Moreover the rotatable design of the bearing elements assures that they align themselves automatically with the corresponding bearing surfaces when the bearing is adjusted, as a result of which the bearing elements always rest optimally against the bearing surfaces. The carriage rests in playfree manner on the guide rail and as a result may be displaced accurately.

Another object of the present invention is to create a linear unit of reduced noise.

Still another object of the present invention is to create a linear unit with a position detecting module for the linear unit's carriage.

The carriage's lateral leg segments are fitted with at least one seat of substantially cross-sectionally circular or semi-circular shape running over the full carriage length. The inside of the particular lateral segment is fitted with an aperture in the seat, said aperture also running over the full carriage length. The invention's bearing element, which is rotatable relative to the carriage and the guide rail, is configured in the seat. The bearing element is fitted with a retention element of a substantially circular cross-section corresponding to said recess' cross-section. Furthermore the bearing element is fitted with at least one row of rolling elements or with at least one roller resting through the aperture in the seat against one of the guide rail's bearing surfaces.

The linear unit of the present invention is driven by an electric motor in the form of a linear motor which comprises at least one coil and at least one permanent magnet and which generates a translational displacement and which is configured between the guide rail and the carriage. The coil is affixed to the carriage's transverse support segment whereas the permanent magnet is configured in and affixed to in the guide rail and subtends an air gap with the coil. The displaceable part of the linear unit of the invention may be constituted depending on requirement by the carriage or the guide rail.

In a preferred embodiment mode of the present invention, wherein the carriage is designed as the linear unit's displaceable part, the guide rail is asymmetrical and constitutes an asymmetrical seat running over the full length of the guide rail, the linear motor's coil affixed to the carriage entering said seat. The permanent magnet is configured in a recess of the guide rail's base opposite the coil.

Because of the guide rail's asymmetry, the seat of the invention encloses a laterally free space into which may be integrated an electric power harness conventional in such a linear unit and guides and supports flexible cables constituting the electric power harness for the linear motor and a sensor to detect the carriage position when the carriage is moved to-and-fro.

Such an internal configuration of the electrical power harness allows substantially reducing its acoustic noise.

- [MATERIAL SUPPLIED]

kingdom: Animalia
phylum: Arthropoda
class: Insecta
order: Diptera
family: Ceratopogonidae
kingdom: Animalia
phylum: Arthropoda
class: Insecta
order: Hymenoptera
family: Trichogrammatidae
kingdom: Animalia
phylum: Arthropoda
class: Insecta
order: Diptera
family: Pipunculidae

--

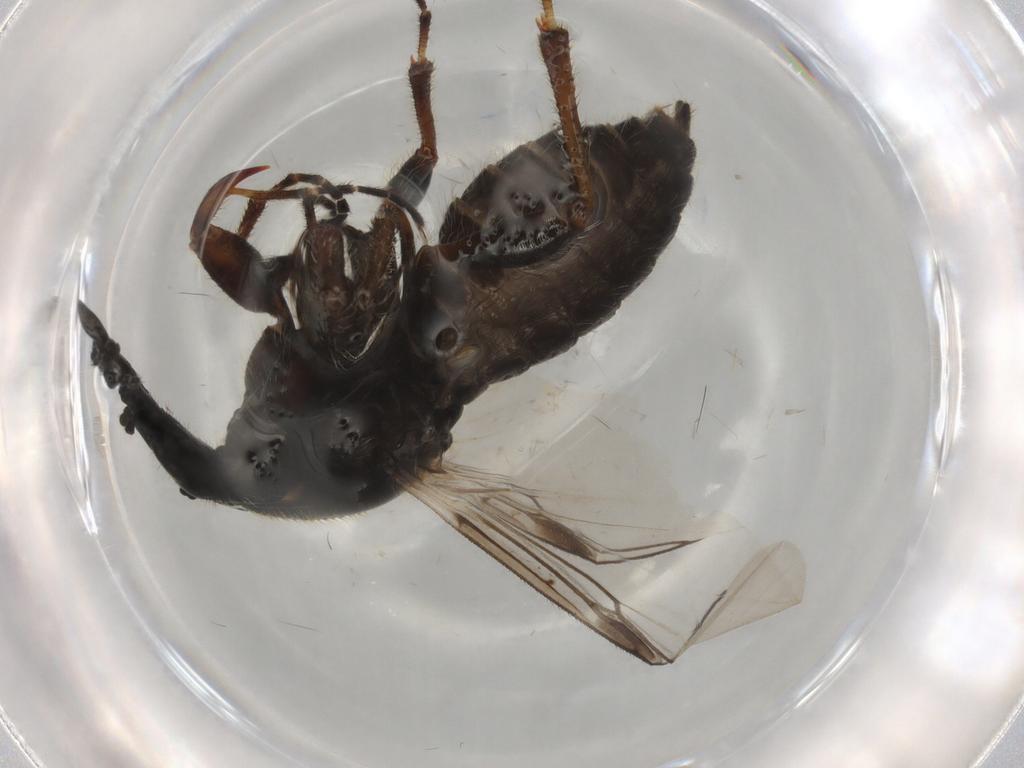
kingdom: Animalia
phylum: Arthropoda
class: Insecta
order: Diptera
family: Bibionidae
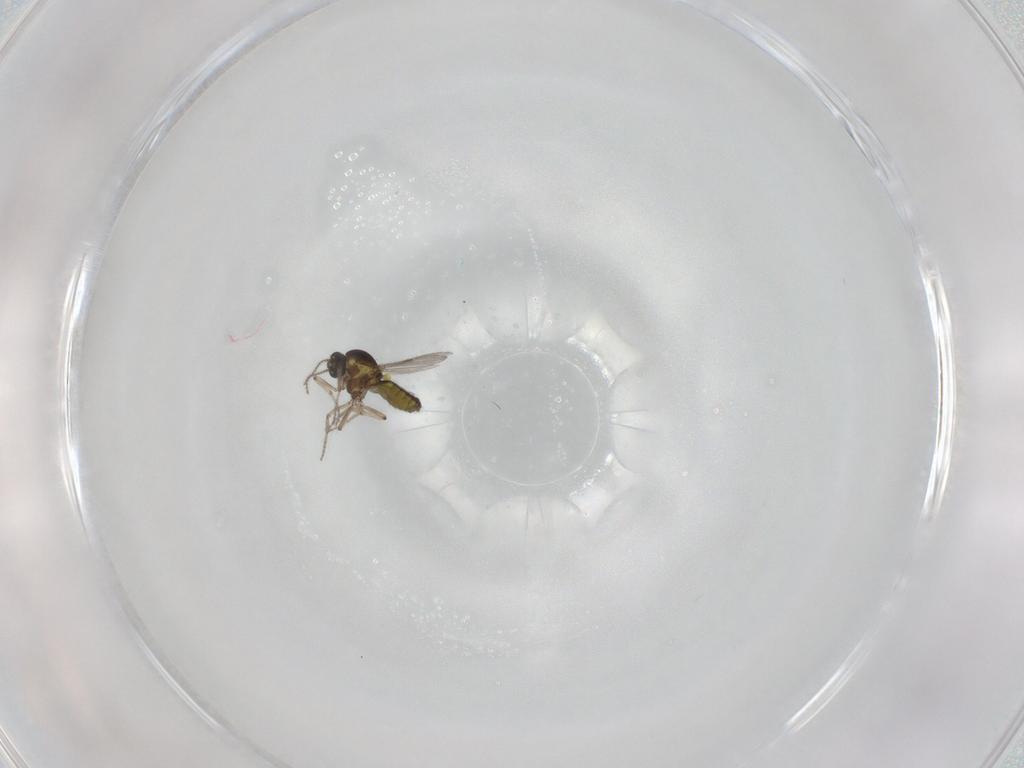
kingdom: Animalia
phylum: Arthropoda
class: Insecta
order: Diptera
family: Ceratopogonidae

...

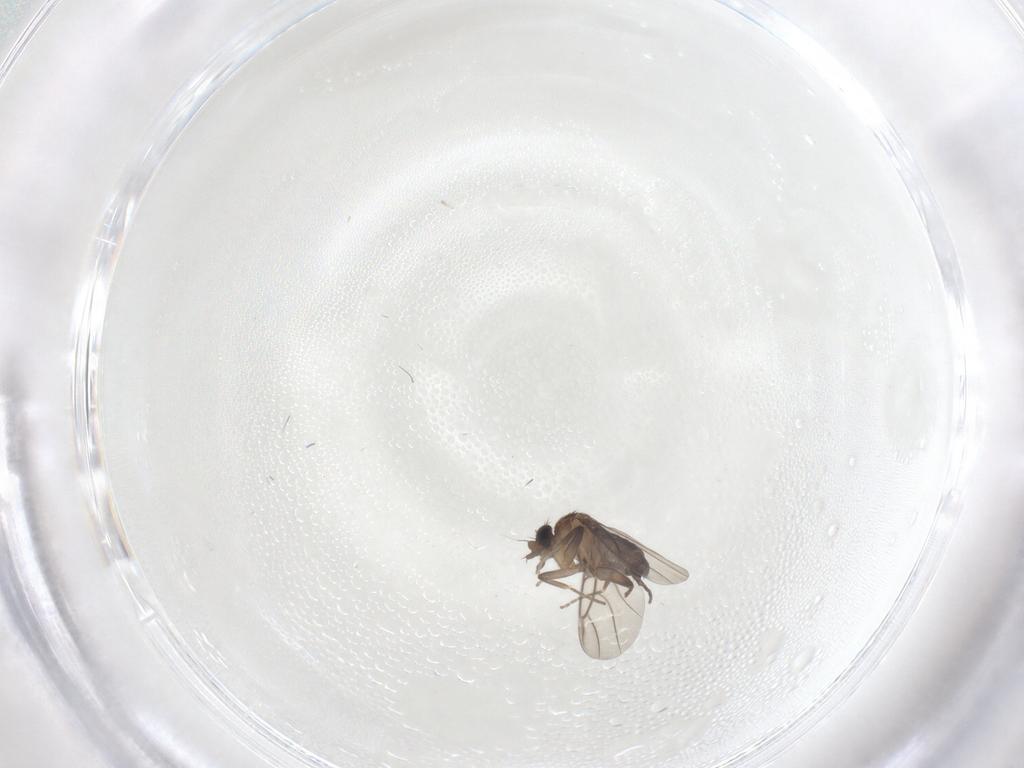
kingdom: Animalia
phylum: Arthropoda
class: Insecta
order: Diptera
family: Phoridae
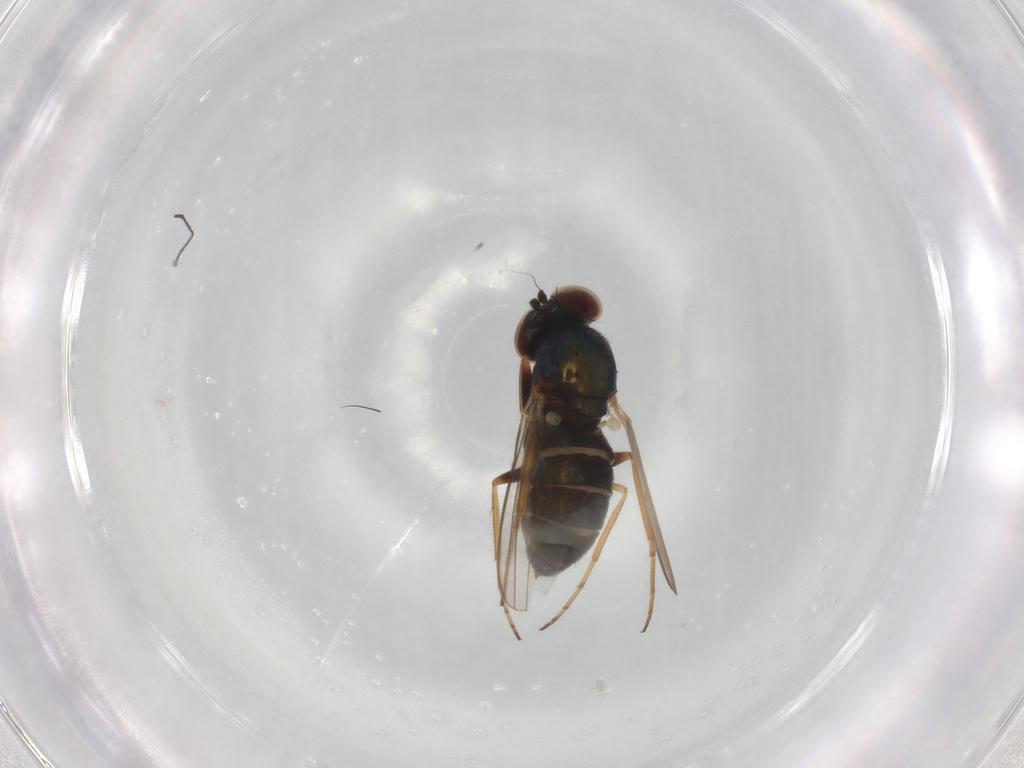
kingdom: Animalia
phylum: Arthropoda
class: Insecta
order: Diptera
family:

- [GOAL A] Say whether each statement below agrees with the passage on the linear unit, giving yes or no and quoting the deciding words of that passage: (i) the linear motor's coil is affixed to the guide rail; (ii) the aperture in the seat runs over the full carriage length; (iii) placing the electrical power harness inside the unit reduces its acoustic noise.
- [GOAL B] Copy the passage on the linear unit word for word from "The carriage's lateral" to "rail's bearing surfaces.".

- [OUTPUT A]
(i) No: "The coil is affixed to the carriage's transverse support segment whereas the permanent magnet is configured in and affixed to in the guide rail"
(ii) Yes: "said aperture also running over the full carriage length"
(iii) Yes: "Such an internal configuration of the electrical power harness allows substantially reducing its acoustic noise."

- [OUTPUT B]
The carriage's lateral leg segments are fitted with at least one seat of substantially cross-sectionally circular or semi-circular shape running over the full carriage length. The inside of the particular lateral segment is fitted with an aperture in the seat, said aperture also running over the full carriage length. The invention's bearing element, which is rotatable relative to the carriage and the guide rail, is configured in the seat. The bearing element is fitted with a retention element of a substantially circular cross-section corresponding to said recess' cross-section. Furthermore the bearing element is fitted with at least one row of rolling elements or with at least one roller resting through the aperture in the seat against one of the guide rail's bearing surfaces.